With a small (170MB) database of documents it took only a few minutes to replicate the data to these locations. The data collections in the replicate sites are considered “read locations”. Which means that a user in these locations will by default read data from the local replica. However if that remote user attempts a write the request is routed to the “write location”. To understand how long a remote reader takes to see an update from the remote write location we need to discuss the consistency models.

Elastic scale-out and The Cost of Computing

Every operation you do in CosmosDB requires bandwidth and computation. You can control the rate at which “energy” is consumed for your database with something called Request Units (RU) and RUs/sec and RUs/min. You specify the RUs/sec you are willing to “spend” on your database and CosmosDB will provision the resources to meet your throughput requirements.

Consistency Models

Consistency is one of the most difficult topics in distributed systems. In the case of distrubted or replicated databases, consistency the consistency model tell the user how changes in one copy of a database are reflected updates to other copies. By insisting that consistency be very strong, this may have an adverse impact on latencies and throughput. So the choice of consistence model can have a profound impact on application performance and cost.

One of the truly unique features of CosmosDB is that it gives the user a choice of five different consistency models. In order from the weakest to the strongest and in terms of RUs, the cheapest to most expensive they are:

  1. Eventual consistency. Eventual consistency is the weakest form of consistency wherein a client may get the values which are older than the ones it had seen before, over time. In the absence of any further writes, the replicas within the group will eventually converge.
  2. Consistent prefix. Consistent prefix level guarantees that reads never see out of order writes. If writes were performed in the order `A, B, C`, then a client sees either `A`, `A,B`, or `A,B,C`, but never out of order like `A,C` or `B,A,C`.
  3. Session consistency. When you connect to a cosmosDB database through its URL you are creating a session. Session consistency guarantees monotonic reads, monotonic writes, and read your own writes (RYW) guarantees for the duration of the session. In the Python API you create client object that encapsulates your connection to the database. The parameter “Consistency_level” has the default value “Session”. Reads in session consistency take a bit longer than consistent prefix which takes longer than eventual consistency.
  4. Bounded stateness. This model has two ways to insist on consistency. You can define a time interval such that beyond that interval of time from the present, the system will guarantee consistency. Alternatively you can specify a the upper bound on the number of reads that lag behind writes your reader can be. Beyond that point consistency is guaranteed. Of course the smaller you make the window, the more computing you may consume and delay you may encounter.
  5. Strong consistency. The most expensive and most complete. it is linearizable in that reads always returns the most recent writes. But it is limited to collections that are not geodistributed.

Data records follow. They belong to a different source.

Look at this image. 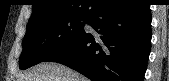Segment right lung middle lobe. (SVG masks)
I'll return each mask as SVG.
<instances>
[{"instance_id": "obj_1", "label": "right lung middle lobe", "mask_w": 169, "mask_h": 81, "mask_svg": "<svg viewBox=\"0 0 169 81\" xmlns=\"http://www.w3.org/2000/svg\"><path fill=\"white\" fill-rule=\"evenodd\" d=\"M87 16H57L27 24L19 59L24 70L43 62L71 42L84 28Z\"/></svg>"}]
</instances>
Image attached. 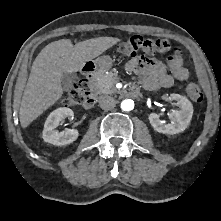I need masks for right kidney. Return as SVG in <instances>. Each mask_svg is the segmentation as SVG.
Instances as JSON below:
<instances>
[{"label": "right kidney", "instance_id": "1", "mask_svg": "<svg viewBox=\"0 0 221 221\" xmlns=\"http://www.w3.org/2000/svg\"><path fill=\"white\" fill-rule=\"evenodd\" d=\"M67 117L72 118L73 111L66 107L58 108L50 113L43 129L42 137L45 142L60 146L70 144L78 138L79 132L76 129H68L62 132L56 130L59 122Z\"/></svg>", "mask_w": 221, "mask_h": 221}]
</instances>
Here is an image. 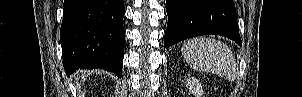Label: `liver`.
<instances>
[{
	"instance_id": "6515ba94",
	"label": "liver",
	"mask_w": 302,
	"mask_h": 97,
	"mask_svg": "<svg viewBox=\"0 0 302 97\" xmlns=\"http://www.w3.org/2000/svg\"><path fill=\"white\" fill-rule=\"evenodd\" d=\"M86 78V74L81 72V73H77V80L81 79V80H85Z\"/></svg>"
}]
</instances>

A word about the performance of these models. In the example at the end of this section we put the write region of the database in North America and replicated in three other locations with one in Western Europe. We then created a virtual machine in Western Europe and connected it to the database and verified by the IP address that it was connecting to the local replica. We then fired changes at the North America region and read with each of the consistency models. We were unable to detect any out of order reads and the responses were extremely fast. This is obviously not a full scientific study, but it was clear we had a system that performed very well. We also attempted a write to the local Western Europe “read location”. We were able to detect that the API call immediately dropped the read location connection and reconnected to the North American copy to do the write.

Comprehensive SLA

The service level agreement (SLA) for CosmosDB is actually a contract that Azure and you agree to when you create a database. It is indeed comprehensive. It covers guarantees for availability, throughput, consistency and latency giving you upper bounds for each measurable attribute of performance. As you are the one to specify how many RUs/sec you are willing to allocate, some of the temporal guarantees may be dependent upon this allocation not being exceeded. We will not go into it in detail here. Read it with your lawyer.

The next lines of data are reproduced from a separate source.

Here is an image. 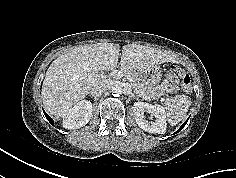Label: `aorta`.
Here are the masks:
<instances>
[{
    "instance_id": "762f6f07",
    "label": "aorta",
    "mask_w": 236,
    "mask_h": 178,
    "mask_svg": "<svg viewBox=\"0 0 236 178\" xmlns=\"http://www.w3.org/2000/svg\"><path fill=\"white\" fill-rule=\"evenodd\" d=\"M112 95L119 96L123 93V88L120 85H113L111 88Z\"/></svg>"
}]
</instances>
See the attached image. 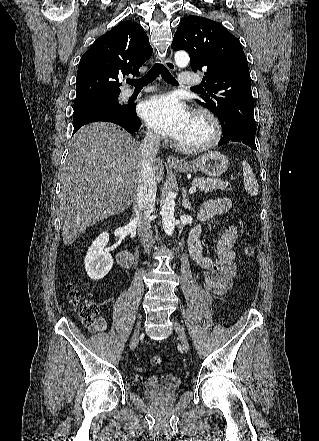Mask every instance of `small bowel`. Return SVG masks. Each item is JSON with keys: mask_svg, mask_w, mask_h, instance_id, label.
<instances>
[{"mask_svg": "<svg viewBox=\"0 0 319 441\" xmlns=\"http://www.w3.org/2000/svg\"><path fill=\"white\" fill-rule=\"evenodd\" d=\"M231 202L227 198L212 199L202 205L197 213L200 222L193 227L188 238V250L191 258L206 271L205 284L207 289L215 296H222L232 287L233 279L237 273L234 260L236 252L234 244L237 240L238 229L230 227L218 240L216 257L212 258L203 254L201 222L214 215L223 214L230 209ZM107 329V321L103 317L95 319L89 330L92 333H101Z\"/></svg>", "mask_w": 319, "mask_h": 441, "instance_id": "1", "label": "small bowel"}]
</instances>
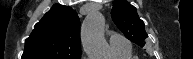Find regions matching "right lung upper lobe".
<instances>
[{
    "label": "right lung upper lobe",
    "instance_id": "right-lung-upper-lobe-1",
    "mask_svg": "<svg viewBox=\"0 0 193 59\" xmlns=\"http://www.w3.org/2000/svg\"><path fill=\"white\" fill-rule=\"evenodd\" d=\"M22 59H81L80 20L76 11L55 4L26 39Z\"/></svg>",
    "mask_w": 193,
    "mask_h": 59
}]
</instances>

A look at Azure DocumentDB using Python and GDELT Data

To illustrate the basics of DocumentDB we will use a tiny part of the amazing GDELT event collection. This data collection is available on AWS S3 as well as Google’s BigQuery. The GDELT project (http://gdeltproject.org) is the brainchild of Kalev Leetaru from Georgetown University and it is an serious “Big Data” collection. GDELT’s collection is the result of mining of hundreds of thousands of broadcast print and online new sources from every corner of the world every day. What we will look at here is a microscopic window into the daily collection of news items. In fact, we will take a look at the news from from one day: June 30, 2017.

AWS keeps the data on S3 and downloading it is dead easy. The command

$ aws s3 cp s3://gdelt-open-data/events/20170630.export.csv . 

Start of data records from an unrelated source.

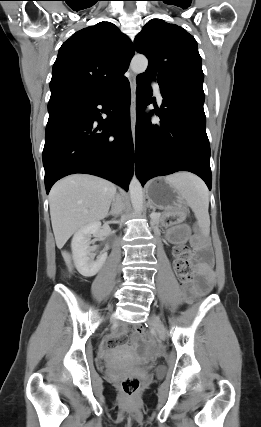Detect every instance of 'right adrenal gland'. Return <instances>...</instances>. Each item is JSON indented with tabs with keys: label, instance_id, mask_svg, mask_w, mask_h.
I'll use <instances>...</instances> for the list:
<instances>
[{
	"label": "right adrenal gland",
	"instance_id": "2a0ac1e0",
	"mask_svg": "<svg viewBox=\"0 0 261 427\" xmlns=\"http://www.w3.org/2000/svg\"><path fill=\"white\" fill-rule=\"evenodd\" d=\"M110 215L114 216L115 214L111 211L107 214V216H110Z\"/></svg>",
	"mask_w": 261,
	"mask_h": 427
}]
</instances>
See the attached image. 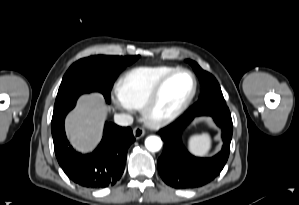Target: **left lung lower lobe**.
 Masks as SVG:
<instances>
[{
    "label": "left lung lower lobe",
    "instance_id": "1",
    "mask_svg": "<svg viewBox=\"0 0 299 205\" xmlns=\"http://www.w3.org/2000/svg\"><path fill=\"white\" fill-rule=\"evenodd\" d=\"M211 116L222 129L223 146L211 158L191 155L181 141L182 130L197 116ZM233 124L229 108L215 105L199 110L191 107L174 123L160 130L164 151L158 159V171L163 181L178 189L197 188L212 181L227 162L232 139Z\"/></svg>",
    "mask_w": 299,
    "mask_h": 205
}]
</instances>
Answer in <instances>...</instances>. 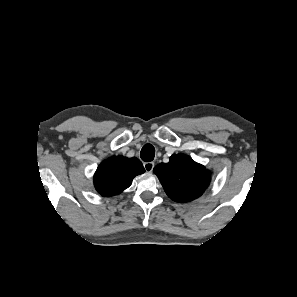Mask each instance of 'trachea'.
<instances>
[{
  "mask_svg": "<svg viewBox=\"0 0 297 297\" xmlns=\"http://www.w3.org/2000/svg\"><path fill=\"white\" fill-rule=\"evenodd\" d=\"M140 157L143 161L150 162L155 157V149L151 144H146L143 146L140 152Z\"/></svg>",
  "mask_w": 297,
  "mask_h": 297,
  "instance_id": "1",
  "label": "trachea"
}]
</instances>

will download the 20MB June 30 2017 dataset as a CSV file. Each row of the file is a record of an “event” consisting of some 60 attributes that catalog a publication of a news item. Among the fields in the record are a unique identifier, a timestamp and the name and geolocation of two “actors” that are part of the event. In addition, there is a url a published news item about the event. The actors are derived from the even. Actor1 is called an initiator of the event and actor2 is a recipient or victim of the event. These actors are usually represented by the names of the cities or countries associated with the actual actors.

For example the story “Qatar’s defense minister to visit Turkey amid base controversy” (http://jordantimes.com/news/local/qatar’s-defence-minister-visit-turkey-amid-base-controversy) appeared in the Jordan Times. It describes an event where the Qatar defense minister visited Turkey as Turkey resists pressure from Saudi Arabia, the United Arab Emirates, Egypt and Bahrain to close bases after the five other nations pressed sanctions agains Qatar on June 5. This URL appears three time in the database for June 30. In one case, actor1 is Doha Qatar and actor2 is Ankora Turkey. In the second case actor1 is Riyadh, Saudi Arabia actor2 is Turkey. In the third case actor1 and actor2 are both Riyadh. Though the identity of the actor cities is based on an automated analysis of the story, their may be three different stories to analyze. However, only one URL has been selected to represent all three.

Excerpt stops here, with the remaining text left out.